Notes on the Lectionary and Liturgical Colors
by the Rev. Susan Blain, Curator for Worship and Liturgical Arts (mailto:blains@ucc.org)
Faith Formation Ministry, Local Church Ministries, United Church of Christ
(Essay based on an article by Laurence Hull Stookey: “Putting Liturgical Colors in their Place” in Calendar: Christ’s Time for the Church ©1996 Abingdon Press.)
The use of colors to differentiate liturgical seasons is a custom in use among some Western churches for hundreds of years. Although the custom of using colors is an ancient one, there has not always been agreement on what the colors should be.
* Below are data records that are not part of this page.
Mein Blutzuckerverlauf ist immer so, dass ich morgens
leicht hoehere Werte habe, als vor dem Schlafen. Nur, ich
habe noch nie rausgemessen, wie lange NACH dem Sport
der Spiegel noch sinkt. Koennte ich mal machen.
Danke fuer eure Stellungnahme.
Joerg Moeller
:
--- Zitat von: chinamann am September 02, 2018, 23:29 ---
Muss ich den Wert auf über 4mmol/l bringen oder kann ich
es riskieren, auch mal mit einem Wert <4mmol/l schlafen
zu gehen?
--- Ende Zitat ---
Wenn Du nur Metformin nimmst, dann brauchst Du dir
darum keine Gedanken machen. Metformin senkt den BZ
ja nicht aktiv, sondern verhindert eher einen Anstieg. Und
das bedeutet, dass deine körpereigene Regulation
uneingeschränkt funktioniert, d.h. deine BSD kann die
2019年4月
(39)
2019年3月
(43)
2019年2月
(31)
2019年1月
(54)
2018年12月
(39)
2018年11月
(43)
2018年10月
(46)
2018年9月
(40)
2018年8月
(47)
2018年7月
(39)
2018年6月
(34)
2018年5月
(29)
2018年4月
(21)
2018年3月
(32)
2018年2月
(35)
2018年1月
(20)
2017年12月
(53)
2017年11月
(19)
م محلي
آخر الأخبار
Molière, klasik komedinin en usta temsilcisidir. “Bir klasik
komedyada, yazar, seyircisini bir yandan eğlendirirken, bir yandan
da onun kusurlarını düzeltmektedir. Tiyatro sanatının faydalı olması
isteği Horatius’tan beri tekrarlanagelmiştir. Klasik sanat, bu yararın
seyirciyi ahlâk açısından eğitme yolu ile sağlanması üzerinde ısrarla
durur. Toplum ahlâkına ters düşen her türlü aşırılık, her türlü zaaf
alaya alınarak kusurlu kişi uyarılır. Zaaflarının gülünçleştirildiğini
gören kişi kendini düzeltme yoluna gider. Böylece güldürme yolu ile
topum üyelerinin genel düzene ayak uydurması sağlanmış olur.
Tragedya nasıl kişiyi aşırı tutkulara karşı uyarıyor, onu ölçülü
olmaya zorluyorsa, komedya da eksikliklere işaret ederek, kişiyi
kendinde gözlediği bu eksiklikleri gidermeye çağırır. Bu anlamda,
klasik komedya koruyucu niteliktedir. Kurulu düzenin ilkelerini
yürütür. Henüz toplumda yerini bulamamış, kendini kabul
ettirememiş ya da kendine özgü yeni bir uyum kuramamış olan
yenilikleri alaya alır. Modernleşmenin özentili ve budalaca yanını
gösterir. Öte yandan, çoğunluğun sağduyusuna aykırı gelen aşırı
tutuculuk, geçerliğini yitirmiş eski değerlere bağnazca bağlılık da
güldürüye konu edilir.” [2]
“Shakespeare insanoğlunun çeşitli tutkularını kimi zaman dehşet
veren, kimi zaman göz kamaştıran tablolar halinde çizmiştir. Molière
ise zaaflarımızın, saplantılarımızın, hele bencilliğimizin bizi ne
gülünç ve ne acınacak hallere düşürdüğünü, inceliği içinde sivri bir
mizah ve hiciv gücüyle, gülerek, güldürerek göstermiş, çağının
The Council of Trent in 1570, a Roman Catholic response to the Reformation, codified the colors for the Roman Catholic Church. When we talk about “traditional” colors today, we usually are referring to that codification. There were four basic colors in that codification: purple (penitence), red (Spirit or Martyrs memorials), green (long season after Pentecost) and white (festivals). Other colors, or no color at all, were acceptable variants in some regions.
The Reformation of course was a watershed for Christian ritual practice. Anglican and Lutheran churches often used some form of liturgical colors; however, the Reformed tradition of churches, where the UCC falls, for the most part did away with the custom of using colors, opting for much more simplicity. During the ecumenical liturgical movement of the mid-20th Century, Protestant churches began to look back at some of the ritual and colorful practices of the past with an eye toward reclaiming them to help give expression to feeling, tone, and imagery underlying the lectionary stories.
Before the Reformation’s iconoclasm, and Trent’s code, practices varied from place to place, often depending on what was available. Indeed, in some places the custom was to organize vestments into practical categories of “best,” “second best,” and “everyday”–not depending on the color at all. For Christmas and Easter the “best” vestments were used, no matter the color! Other, less prominent feasts or Sundays got “second best” or “everyday.”